(The Center Square) — South Carolina ranked above average for its consumer protection laws.
A new National Consumer Law Center report gave South Carolina an “A” grade in two of the five categories studied and a “B” in a third category. The Palmetto state received a “D” in two others.
Overall, the state received a “B,” meaning it has “strong protections” in most categories. It was one of 15 states nationwide to receive a “B;” no states received an “A.”
According to the report, “No Fresh Start 2023: Will States Let Debt Collectors Push Families Into Poverty as Economic Uncertainty Looms?,” South Carolina received an “A” for its protection of wages and is one of four states that ban wage seizure entirely for typical consumer debts. It ranked alongside North Carolina, Pennsylvania and Texas.
“Laws in Alabama, Arizona, California, Indiana, Maine, Minnesota, Nebraska, New York, Ohio, South Carolina, and Utah also provide for automatic inflation adjustments,” the report noted. “It is surprising that more states have not adopted this simple, yet fair and effective approach.”
The report found neighboring Georgia has “extremely weak protections” in four of the five categories studied and “weak protections” in the fifth, joining Kentucky, Michigan, New Jersey, and Utah in receiving “F” grades. Pennsylvania and Wyoming received similarly low grades of “D.”
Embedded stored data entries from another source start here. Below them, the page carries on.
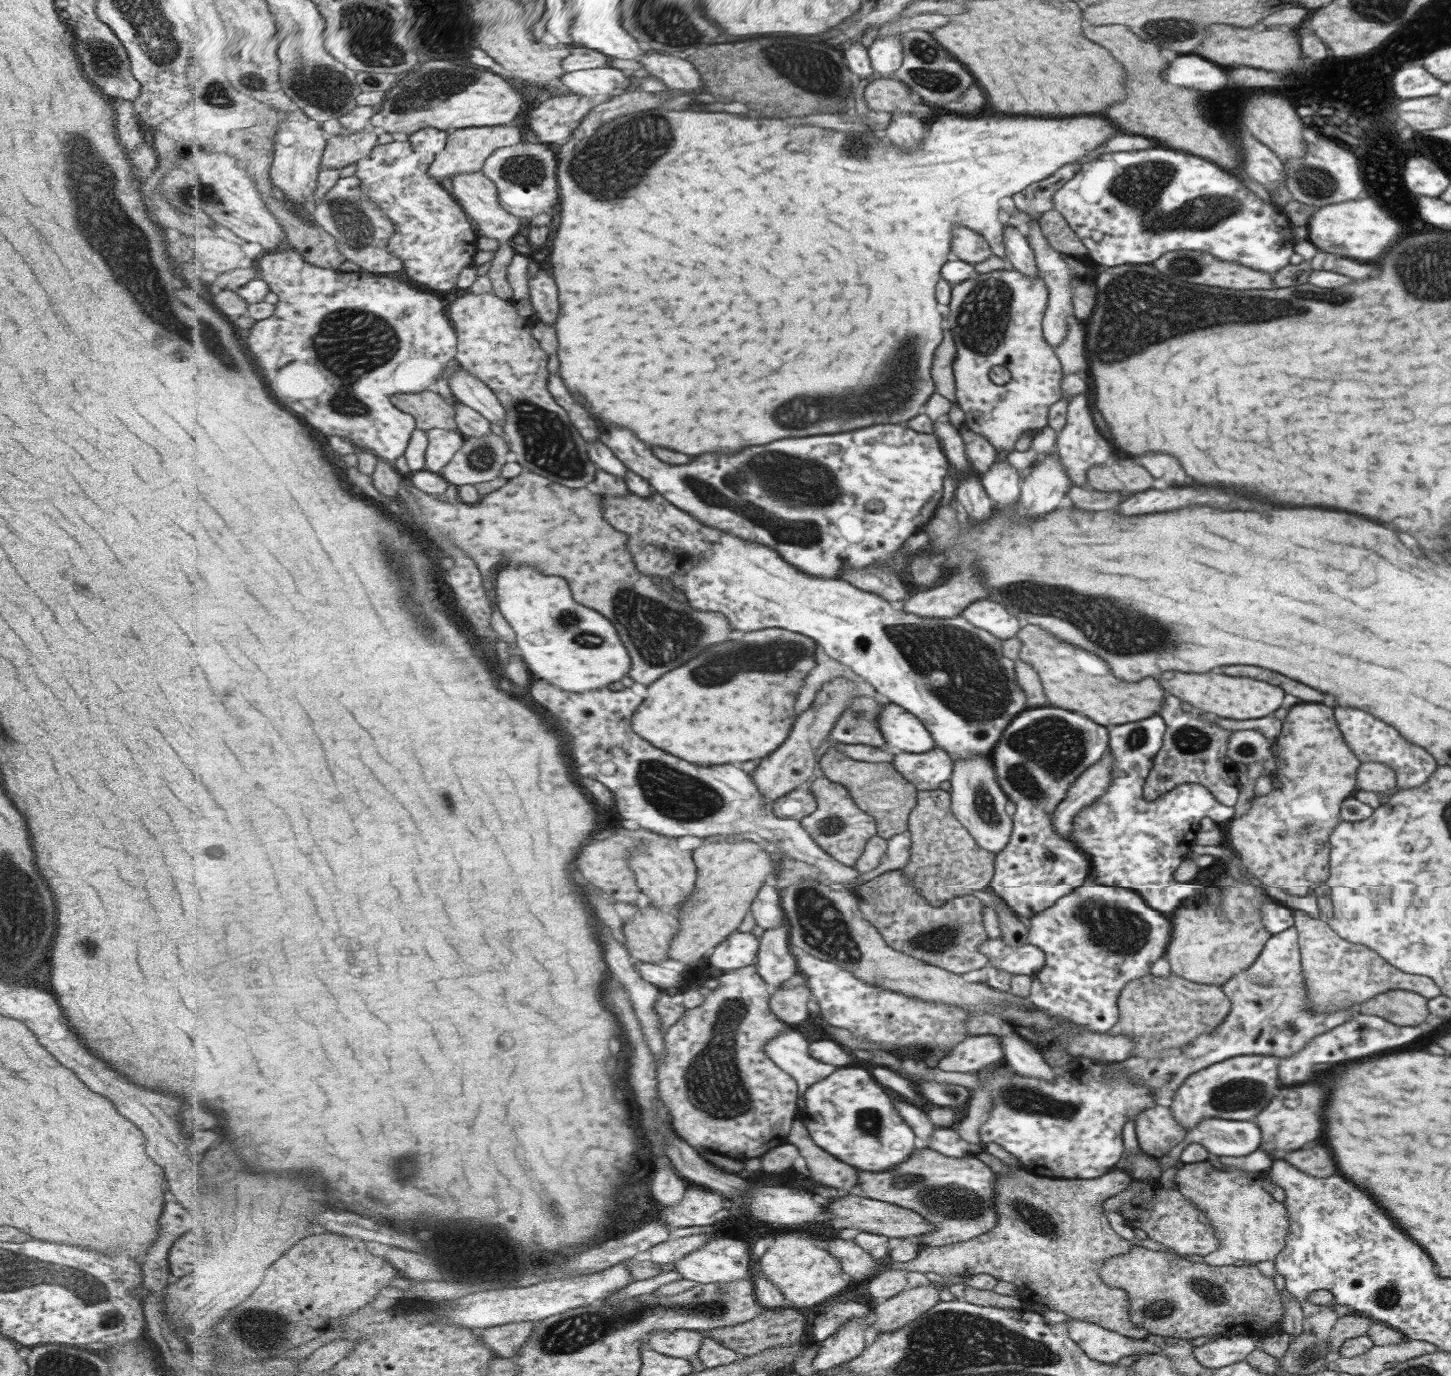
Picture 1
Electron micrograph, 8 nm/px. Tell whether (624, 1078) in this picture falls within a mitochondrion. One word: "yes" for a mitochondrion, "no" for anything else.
no

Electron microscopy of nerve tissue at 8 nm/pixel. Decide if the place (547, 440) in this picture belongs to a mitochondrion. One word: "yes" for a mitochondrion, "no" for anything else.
yes

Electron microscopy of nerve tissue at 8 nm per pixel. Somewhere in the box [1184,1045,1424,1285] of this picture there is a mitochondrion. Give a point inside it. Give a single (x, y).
(1234, 1094)

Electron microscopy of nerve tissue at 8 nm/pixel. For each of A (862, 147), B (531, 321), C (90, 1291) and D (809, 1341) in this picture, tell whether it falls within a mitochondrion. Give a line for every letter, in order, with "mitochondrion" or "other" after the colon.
A: mitochondrion
B: other
C: mitochondrion
D: other

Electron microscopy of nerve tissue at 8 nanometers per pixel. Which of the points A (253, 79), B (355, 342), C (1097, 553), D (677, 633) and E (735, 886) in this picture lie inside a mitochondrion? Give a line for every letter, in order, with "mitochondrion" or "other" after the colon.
A: mitochondrion
B: mitochondrion
C: other
D: mitochondrion
E: other

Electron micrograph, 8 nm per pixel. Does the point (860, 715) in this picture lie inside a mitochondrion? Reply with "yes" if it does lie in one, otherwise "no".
yes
“Without exemption laws, seizures by debt collectors drain away the wages and resources that families need,” Carolyn Carter, deputy director at the National Consumer Law Center and co-author of the report, said in a release. “Reform of exemption laws not only protect families from destitution but can also act as an economic stimulus tool that steers money into state and local communities.”